BRIEF
Reproduce every line that appears below, precisely and completely.
━━━━━━━━━━━━━━━━
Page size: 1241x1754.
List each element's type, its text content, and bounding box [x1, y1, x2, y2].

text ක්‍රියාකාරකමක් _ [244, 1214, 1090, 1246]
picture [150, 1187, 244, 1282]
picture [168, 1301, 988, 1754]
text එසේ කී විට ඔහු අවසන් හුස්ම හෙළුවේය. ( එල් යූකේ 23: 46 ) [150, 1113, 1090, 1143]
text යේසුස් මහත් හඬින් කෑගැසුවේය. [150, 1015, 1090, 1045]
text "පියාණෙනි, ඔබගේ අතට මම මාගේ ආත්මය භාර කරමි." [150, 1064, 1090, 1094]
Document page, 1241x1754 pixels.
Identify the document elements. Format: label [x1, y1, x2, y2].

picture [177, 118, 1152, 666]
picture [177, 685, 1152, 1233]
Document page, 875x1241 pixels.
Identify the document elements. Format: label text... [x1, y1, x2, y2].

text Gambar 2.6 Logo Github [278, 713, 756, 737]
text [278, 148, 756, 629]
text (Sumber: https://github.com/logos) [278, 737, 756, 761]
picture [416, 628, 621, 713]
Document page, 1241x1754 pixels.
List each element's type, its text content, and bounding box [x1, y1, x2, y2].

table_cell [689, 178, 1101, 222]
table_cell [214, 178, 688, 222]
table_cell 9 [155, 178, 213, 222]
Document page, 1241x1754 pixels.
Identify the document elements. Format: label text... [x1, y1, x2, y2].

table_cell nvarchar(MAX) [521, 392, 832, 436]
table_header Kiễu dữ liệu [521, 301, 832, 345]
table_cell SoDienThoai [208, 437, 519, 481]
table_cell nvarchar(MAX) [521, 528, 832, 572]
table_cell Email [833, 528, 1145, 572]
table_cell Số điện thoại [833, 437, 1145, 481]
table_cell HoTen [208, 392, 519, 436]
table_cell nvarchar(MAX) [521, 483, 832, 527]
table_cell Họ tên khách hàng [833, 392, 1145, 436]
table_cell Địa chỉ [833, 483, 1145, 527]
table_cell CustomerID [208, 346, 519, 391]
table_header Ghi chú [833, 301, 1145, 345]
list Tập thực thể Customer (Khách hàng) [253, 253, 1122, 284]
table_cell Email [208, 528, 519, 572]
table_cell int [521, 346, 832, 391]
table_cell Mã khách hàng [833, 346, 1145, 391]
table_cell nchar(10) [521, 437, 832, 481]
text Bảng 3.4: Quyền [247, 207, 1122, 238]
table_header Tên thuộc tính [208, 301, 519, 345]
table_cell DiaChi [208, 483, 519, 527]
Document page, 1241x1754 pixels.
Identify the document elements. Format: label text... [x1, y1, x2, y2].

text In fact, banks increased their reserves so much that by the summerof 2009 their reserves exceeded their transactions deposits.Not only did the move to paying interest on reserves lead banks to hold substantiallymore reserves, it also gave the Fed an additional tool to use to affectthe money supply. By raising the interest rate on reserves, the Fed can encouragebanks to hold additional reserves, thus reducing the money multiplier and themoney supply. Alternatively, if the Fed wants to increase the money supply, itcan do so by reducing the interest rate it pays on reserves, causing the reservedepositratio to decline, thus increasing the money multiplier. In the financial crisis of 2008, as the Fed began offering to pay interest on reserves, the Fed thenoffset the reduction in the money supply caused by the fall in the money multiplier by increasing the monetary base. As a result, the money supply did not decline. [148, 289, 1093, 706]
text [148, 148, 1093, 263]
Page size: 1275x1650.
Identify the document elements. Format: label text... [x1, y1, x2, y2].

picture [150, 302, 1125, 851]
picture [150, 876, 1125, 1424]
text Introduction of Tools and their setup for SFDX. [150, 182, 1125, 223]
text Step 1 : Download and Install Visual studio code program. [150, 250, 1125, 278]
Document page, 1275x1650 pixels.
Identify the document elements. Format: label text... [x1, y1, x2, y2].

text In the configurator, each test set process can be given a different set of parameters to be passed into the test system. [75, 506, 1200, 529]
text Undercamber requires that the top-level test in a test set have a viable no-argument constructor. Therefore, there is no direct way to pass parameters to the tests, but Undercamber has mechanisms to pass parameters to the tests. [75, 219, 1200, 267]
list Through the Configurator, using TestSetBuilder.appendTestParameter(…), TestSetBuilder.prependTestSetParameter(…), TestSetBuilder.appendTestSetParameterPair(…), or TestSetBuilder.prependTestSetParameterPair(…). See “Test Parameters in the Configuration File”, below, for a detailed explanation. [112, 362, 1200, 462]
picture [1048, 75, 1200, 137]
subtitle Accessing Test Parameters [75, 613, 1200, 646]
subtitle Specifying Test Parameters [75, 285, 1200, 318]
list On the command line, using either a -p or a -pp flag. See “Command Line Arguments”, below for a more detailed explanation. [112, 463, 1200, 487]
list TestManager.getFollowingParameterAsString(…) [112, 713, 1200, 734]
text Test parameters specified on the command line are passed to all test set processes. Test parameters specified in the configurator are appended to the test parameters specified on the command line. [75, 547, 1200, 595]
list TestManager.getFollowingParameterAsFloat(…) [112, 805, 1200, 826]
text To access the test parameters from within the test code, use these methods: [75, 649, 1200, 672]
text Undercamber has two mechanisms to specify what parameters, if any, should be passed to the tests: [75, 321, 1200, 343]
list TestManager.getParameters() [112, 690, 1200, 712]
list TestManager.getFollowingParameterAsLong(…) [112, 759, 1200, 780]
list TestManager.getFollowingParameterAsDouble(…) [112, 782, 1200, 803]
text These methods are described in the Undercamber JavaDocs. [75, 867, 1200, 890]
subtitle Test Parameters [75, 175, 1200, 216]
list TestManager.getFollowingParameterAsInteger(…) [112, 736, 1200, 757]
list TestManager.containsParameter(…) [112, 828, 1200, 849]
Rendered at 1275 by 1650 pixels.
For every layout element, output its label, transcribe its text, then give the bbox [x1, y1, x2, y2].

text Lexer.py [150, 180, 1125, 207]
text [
━━━━━━━━━━━━━━━━
TASK OUTPUT
Page size: 1241x1754.
List each element's type, its text content, and bounding box [x1, y1, x2, y2].

text ක්‍රියාකාරකමක් _ [244, 1214, 1090, 1246]
picture [150, 1187, 244, 1282]
picture [168, 1301, 988, 1754]
text එසේ කී විට ඔහු අවසන් හුස්ම හෙළුවේය. ( එල් යූකේ 23: 46 ) [150, 1113, 1090, 1143]
text යේසුස් මහත් හඬින් කෑගැසුවේය. [150, 1015, 1090, 1045]
text "පියාණෙනි, ඔබගේ අතට මම මාගේ ආත්මය භාර කරමි." [150, 1064, 1090, 1094]
Document page, 1241x1754 pixels.
Identify the document elements. Format: label [x1, y1, x2, y2].

picture [177, 118, 1152, 666]
picture [177, 685, 1152, 1233]
Document page, 875x1241 pixels.
Identify the document elements. Format: label text... [x1, y1, x2, y2].

text Gambar 2.6 Logo Github [278, 713, 756, 737]
text [278, 148, 756, 629]
text (Sumber: https://github.com/logos) [278, 737, 756, 761]
picture [416, 628, 621, 713]
Document page, 1241x1754 pixels.
List each element's type, its text content, and bounding box [x1, y1, x2, y2].

table_cell [689, 178, 1101, 222]
table_cell [214, 178, 688, 222]
table_cell 9 [155, 178, 213, 222]
Document page, 1241x1754 pixels.
Identify the document elements. Format: label text... [x1, y1, x2, y2].

table_cell nvarchar(MAX) [521, 392, 832, 436]
table_header Kiễu dữ liệu [521, 301, 832, 345]
table_cell SoDienThoai [208, 437, 519, 481]
table_cell nvarchar(MAX) [521, 528, 832, 572]
table_cell Email [833, 528, 1145, 572]
table_cell Số điện thoại [833, 437, 1145, 481]
table_cell HoTen [208, 392, 519, 436]
table_cell nvarchar(MAX) [521, 483, 832, 527]
table_cell Họ tên khách hàng [833, 392, 1145, 436]
table_cell Địa chỉ [833, 483, 1145, 527]
table_cell CustomerID [208, 346, 519, 391]
table_header Ghi chú [833, 301, 1145, 345]
list Tập thực thể Customer (Khách hàng) [253, 253, 1122, 284]
table_cell Email [208, 528, 519, 572]
table_cell int [521, 346, 832, 391]
table_cell Mã khách hàng [833, 346, 1145, 391]
table_cell nchar(10) [521, 437, 832, 481]
text Bảng 3.4: Quyền [247, 207, 1122, 238]
table_header Tên thuộc tính [208, 301, 519, 345]
table_cell DiaChi [208, 483, 519, 527]
Document page, 1241x1754 pixels.
Identify the document elements. Format: label text... [x1, y1, x2, y2].

text In fact, banks increased their reserves so much that by the summerof 2009 their reserves exceeded their transactions deposits.Not only did the move to paying interest on reserves lead banks to hold substantiallymore reserves, it also gave the Fed an additional tool to use to affectthe money supply. By raising the interest rate on reserves, the Fed can encouragebanks to hold additional reserves, thus reducing the money multiplier and themoney supply. Alternatively, if the Fed wants to increase the money supply, itcan do so by reducing the interest rate it pays on reserves, causing the reservedepositratio to decline, thus increasing the money multiplier. In the financial crisis of 2008, as the Fed began offering to pay interest on reserves, the Fed thenoffset the reduction in the money supply caused by the fall in the money multiplier by increasing the monetary base. As a result, the money supply did not decline. [148, 289, 1093, 706]
text [148, 148, 1093, 263]
Page size: 1275x1650.
Identify the document elements. Format: label text... [x1, y1, x2, y2].

picture [150, 302, 1125, 851]
picture [150, 876, 1125, 1424]
text Introduction of Tools and their setup for SFDX. [150, 182, 1125, 223]
text Step 1 : Download and Install Visual studio code program. [150, 250, 1125, 278]
Document page, 1275x1650 pixels.
Identify the document elements. Format: label text... [x1, y1, x2, y2].

text In the configurator, each test set process can be given a different set of parameters to be passed into the test system. [75, 506, 1200, 529]
text Undercamber requires that the top-level test in a test set have a viable no-argument constructor. Therefore, there is no direct way to pass parameters to the tests, but Undercamber has mechanisms to pass parameters to the tests. [75, 219, 1200, 267]
list Through the Configurator, using TestSetBuilder.appendTestParameter(…), TestSetBuilder.prependTestSetParameter(…), TestSetBuilder.appendTestSetParameterPair(…), or TestSetBuilder.prependTestSetParameterPair(…). See “Test Parameters in the Configuration File”, below, for a detailed explanation. [112, 362, 1200, 462]
picture [1048, 75, 1200, 137]
subtitle Accessing Test Parameters [75, 613, 1200, 646]
subtitle Specifying Test Parameters [75, 285, 1200, 318]
list On the command line, using either a -p or a -pp flag. See “Command Line Arguments”, below for a more detailed explanation. [112, 463, 1200, 487]
list TestManager.getFollowingParameterAsString(…) [112, 713, 1200, 734]
text Test parameters specified on the command line are passed to all test set processes. Test parameters specified in the configurator are appended to the test parameters specified on the command line. [75, 547, 1200, 595]
list TestManager.getFollowingParameterAsFloat(…) [112, 805, 1200, 826]
text To access the test parameters from within the test code, use these methods: [75, 649, 1200, 672]
text Undercamber has two mechanisms to specify what parameters, if any, should be passed to the tests: [75, 321, 1200, 343]
list TestManager.getParameters() [112, 690, 1200, 712]
list TestManager.getFollowingParameterAsLong(…) [112, 759, 1200, 780]
list TestManager.getFollowingParameterAsDouble(…) [112, 782, 1200, 803]
text These methods are described in the Undercamber JavaDocs. [75, 867, 1200, 890]
subtitle Test Parameters [75, 175, 1200, 216]
list TestManager.getFollowingParameterAsInteger(…) [112, 736, 1200, 757]
list TestManager.containsParameter(…) [112, 828, 1200, 849]
Rendered at 1275 by 1650 pixels.
For every layout element, output its label, transcribe its text, then give the bbox [x1, y1, x2, y2].

text Lexer.py [150, 180, 1125, 207]
text [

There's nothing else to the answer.